Tools and Tips

Tools and materials required:
The correct amount and type of Nu-GlazeR profile lengths
Nu-GlazeR Neutral Cure Silicone cartridges, 1 per every 25 – 30m of glazing, but have some extra for in case
Hammer
Flat screwdriver 2-3mm wide
An old, but sharp 22mm chisel
Caulking gun
Cleaning cloths/rags
Hack saw or small craft saw
Nu-GlazeR Miter BuddyR – a 45, 50 and 60 degree version.
Utility knife and some spare blades
Sandpaper – 80 to 120 grit
Scrapers – those that holds an utility blade works best
Paint/primer/varnish if necessary.
HB Pencil
Glass/panel – cut 5mm smaller (on all 4 sides) than the frame rebate, as per normal glazing standards. Test for size and squareness by placing glass/panel into the frame. Thickness can vary from 2mm to 7mm, depending on the type of application and Nu-GlazeR  profile that have been chosen.

A few extra tips:

If you think you will want to paint the profiles a different colour than white somewhere in the future, it would be wise to give each profile a light sanding with a very fine grit sanding paper to provide a very slight key and then to apply a coat of PVC Primer (available at any hardware or paint store).  The primer normally comes in white, as does Nu-GlazeR, so it will not spoil the appearance. Once the primer has dried sufficiently, you can proceed to apply as from step 4.   Painting and/or priming can be done at any stage afterwards as well. Just make sure there is no silicone on the surfaces you want to paint afterwards. Paint does not bind on silicone. Alternatively, Polyurethane can be used instead of silicone.

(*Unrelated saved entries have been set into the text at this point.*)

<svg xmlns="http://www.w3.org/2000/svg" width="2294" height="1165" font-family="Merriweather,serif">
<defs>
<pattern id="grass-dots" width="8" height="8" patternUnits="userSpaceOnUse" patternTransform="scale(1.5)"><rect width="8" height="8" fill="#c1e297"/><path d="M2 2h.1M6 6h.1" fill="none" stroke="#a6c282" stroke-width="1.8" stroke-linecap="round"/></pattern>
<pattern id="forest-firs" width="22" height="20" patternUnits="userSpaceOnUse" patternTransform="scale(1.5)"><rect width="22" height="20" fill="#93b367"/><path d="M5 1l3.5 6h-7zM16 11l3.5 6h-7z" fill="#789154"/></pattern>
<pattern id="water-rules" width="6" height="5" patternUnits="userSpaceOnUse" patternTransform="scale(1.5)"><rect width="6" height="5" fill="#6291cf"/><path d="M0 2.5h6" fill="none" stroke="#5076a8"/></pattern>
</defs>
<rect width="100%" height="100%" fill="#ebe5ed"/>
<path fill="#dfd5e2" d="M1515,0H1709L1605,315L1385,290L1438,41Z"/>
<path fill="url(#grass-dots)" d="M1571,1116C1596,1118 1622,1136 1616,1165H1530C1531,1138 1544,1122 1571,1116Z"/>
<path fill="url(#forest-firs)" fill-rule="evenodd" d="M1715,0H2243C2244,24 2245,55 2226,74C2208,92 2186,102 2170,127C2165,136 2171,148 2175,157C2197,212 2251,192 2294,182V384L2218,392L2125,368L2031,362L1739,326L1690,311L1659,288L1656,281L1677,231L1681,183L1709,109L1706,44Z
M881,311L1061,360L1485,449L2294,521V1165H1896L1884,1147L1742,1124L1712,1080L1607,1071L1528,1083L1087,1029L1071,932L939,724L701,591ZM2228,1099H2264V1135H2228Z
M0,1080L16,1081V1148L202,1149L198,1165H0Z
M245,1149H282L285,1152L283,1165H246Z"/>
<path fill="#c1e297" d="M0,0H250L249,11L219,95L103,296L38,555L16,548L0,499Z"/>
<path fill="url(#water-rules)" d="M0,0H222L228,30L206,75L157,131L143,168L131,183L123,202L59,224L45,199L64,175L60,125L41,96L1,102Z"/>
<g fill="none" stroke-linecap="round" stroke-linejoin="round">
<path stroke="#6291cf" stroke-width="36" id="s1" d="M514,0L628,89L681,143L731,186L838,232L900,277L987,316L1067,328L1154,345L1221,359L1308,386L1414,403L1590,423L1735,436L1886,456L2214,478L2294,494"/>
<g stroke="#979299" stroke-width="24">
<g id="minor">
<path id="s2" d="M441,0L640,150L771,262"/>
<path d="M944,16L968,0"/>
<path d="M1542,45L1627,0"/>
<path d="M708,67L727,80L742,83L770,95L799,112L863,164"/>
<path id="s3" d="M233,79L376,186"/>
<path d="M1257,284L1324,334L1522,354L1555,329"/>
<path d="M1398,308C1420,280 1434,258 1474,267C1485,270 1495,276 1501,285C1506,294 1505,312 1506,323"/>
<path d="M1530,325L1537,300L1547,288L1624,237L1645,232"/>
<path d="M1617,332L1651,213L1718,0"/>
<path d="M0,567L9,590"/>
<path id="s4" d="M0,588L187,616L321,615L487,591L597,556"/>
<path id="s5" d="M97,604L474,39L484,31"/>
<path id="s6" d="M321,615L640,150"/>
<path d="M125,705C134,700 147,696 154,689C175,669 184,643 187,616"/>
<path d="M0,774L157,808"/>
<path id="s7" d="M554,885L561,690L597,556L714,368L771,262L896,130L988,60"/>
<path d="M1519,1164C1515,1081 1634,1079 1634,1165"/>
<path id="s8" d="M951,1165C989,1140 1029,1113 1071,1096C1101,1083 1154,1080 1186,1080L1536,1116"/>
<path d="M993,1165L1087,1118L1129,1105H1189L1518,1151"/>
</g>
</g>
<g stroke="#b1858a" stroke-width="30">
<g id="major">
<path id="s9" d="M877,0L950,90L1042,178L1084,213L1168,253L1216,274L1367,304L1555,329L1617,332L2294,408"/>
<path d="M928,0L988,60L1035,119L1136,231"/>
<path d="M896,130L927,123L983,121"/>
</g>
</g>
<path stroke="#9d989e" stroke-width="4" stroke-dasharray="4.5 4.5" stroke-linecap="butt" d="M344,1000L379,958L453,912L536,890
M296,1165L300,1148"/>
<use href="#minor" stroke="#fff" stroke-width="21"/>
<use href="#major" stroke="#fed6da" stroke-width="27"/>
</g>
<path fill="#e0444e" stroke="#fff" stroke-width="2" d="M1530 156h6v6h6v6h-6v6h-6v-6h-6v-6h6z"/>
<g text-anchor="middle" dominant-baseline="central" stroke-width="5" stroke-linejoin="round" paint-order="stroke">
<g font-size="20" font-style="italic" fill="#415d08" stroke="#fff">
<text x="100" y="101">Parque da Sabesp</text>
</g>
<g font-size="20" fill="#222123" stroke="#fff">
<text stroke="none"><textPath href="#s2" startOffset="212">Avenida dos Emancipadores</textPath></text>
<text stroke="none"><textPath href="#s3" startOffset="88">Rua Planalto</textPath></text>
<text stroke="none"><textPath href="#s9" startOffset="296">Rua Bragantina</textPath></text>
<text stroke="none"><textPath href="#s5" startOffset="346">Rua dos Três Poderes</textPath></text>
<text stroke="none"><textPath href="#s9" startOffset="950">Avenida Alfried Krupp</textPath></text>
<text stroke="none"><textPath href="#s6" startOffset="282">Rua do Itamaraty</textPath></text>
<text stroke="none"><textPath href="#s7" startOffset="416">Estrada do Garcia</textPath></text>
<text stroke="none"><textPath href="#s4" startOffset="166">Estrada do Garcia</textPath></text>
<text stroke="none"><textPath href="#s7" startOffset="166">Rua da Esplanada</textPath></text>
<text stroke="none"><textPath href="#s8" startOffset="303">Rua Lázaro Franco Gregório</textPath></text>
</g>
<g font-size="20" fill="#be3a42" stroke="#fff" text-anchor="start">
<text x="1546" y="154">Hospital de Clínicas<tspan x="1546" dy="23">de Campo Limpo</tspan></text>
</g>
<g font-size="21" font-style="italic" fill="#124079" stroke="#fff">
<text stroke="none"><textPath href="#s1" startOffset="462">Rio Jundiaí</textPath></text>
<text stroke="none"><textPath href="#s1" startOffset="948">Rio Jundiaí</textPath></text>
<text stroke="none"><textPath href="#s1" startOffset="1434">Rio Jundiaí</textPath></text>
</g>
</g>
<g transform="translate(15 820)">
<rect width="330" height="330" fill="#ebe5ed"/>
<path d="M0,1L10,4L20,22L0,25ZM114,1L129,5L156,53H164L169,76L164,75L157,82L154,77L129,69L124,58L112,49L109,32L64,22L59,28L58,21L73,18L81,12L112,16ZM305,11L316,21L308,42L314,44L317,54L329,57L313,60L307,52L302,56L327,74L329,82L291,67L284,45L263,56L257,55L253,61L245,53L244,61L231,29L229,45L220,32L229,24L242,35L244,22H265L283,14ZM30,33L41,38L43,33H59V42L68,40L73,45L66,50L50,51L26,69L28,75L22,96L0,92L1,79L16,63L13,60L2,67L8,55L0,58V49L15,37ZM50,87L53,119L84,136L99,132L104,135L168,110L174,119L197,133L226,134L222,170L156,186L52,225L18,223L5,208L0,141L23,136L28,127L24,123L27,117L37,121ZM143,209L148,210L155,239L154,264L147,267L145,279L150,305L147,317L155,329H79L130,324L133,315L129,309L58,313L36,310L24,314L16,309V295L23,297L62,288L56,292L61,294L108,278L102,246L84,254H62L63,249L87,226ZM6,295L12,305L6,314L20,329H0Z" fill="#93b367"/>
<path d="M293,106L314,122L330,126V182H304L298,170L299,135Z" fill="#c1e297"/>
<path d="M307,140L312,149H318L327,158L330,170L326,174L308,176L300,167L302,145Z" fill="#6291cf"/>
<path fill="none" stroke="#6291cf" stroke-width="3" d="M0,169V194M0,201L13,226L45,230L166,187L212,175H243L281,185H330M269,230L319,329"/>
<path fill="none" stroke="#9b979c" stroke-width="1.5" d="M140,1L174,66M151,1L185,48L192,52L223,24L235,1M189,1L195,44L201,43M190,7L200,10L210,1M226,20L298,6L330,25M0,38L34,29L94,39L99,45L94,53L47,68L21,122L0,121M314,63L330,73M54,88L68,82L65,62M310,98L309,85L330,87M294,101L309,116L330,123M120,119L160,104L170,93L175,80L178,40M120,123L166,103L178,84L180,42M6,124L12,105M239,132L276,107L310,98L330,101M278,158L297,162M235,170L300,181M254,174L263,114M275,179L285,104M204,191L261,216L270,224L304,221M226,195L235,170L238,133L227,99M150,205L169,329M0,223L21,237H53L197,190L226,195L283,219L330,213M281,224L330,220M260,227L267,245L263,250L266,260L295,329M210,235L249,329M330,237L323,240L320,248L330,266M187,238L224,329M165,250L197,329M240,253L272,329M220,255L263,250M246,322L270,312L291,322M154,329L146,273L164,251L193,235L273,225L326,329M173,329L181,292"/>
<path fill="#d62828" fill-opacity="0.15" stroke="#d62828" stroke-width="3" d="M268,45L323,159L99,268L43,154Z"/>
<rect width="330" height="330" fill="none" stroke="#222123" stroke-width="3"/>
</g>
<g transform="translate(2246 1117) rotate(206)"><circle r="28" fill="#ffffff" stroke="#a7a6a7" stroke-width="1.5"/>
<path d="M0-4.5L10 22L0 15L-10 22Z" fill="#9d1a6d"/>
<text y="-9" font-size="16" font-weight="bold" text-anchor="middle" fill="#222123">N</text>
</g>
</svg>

If the glass/panel breaks, first remove all loose shards, then slowly and carefully lift and pull the outside/vertical profile up and away from the frame while cutting at the silicone that keeps it. Once all 4 the profiles have been removed, one can rub/remove the silicone further until the frame rebate is clean enough to receive the new silicone. The same applies to the profile, it can be rubbed/scraped cleaned of the old, dried silicone until reasonably clean and if it was not damaged, it can be re-used very effectively. One can use a Silicone stripper as well, please test on a small, inconspicuous area.

PVC can be cleaned best with a bit of luke warm water with a dash of soft dish washing detergent on a soft, damp cloth. To clean any excess silicone that may have ended up on the glass, use methylated spirits, avoiding contact with the PVC profiles. Care should be taken NOT to use any of the following : acetone, benzene, aromatic and chlorinated hydrocarbons, ketones, nitro compounds, esters and cyclic ethers. For your own good, do a bit of research on your cleaning agent and test on a small, inconspicuous area to see the reaction before you destroy your lovely new glazing job.

Any dents and cracks on the PVC outer surface can be repaired with PVC Epoxy weld that are available at any/most hardware stores.

Lastly and very importantly: This job should take the average DIY person a very short time, it would be best to place a cold one in the fridge long before the job starts, otherwise it won’t be cold enough once needed!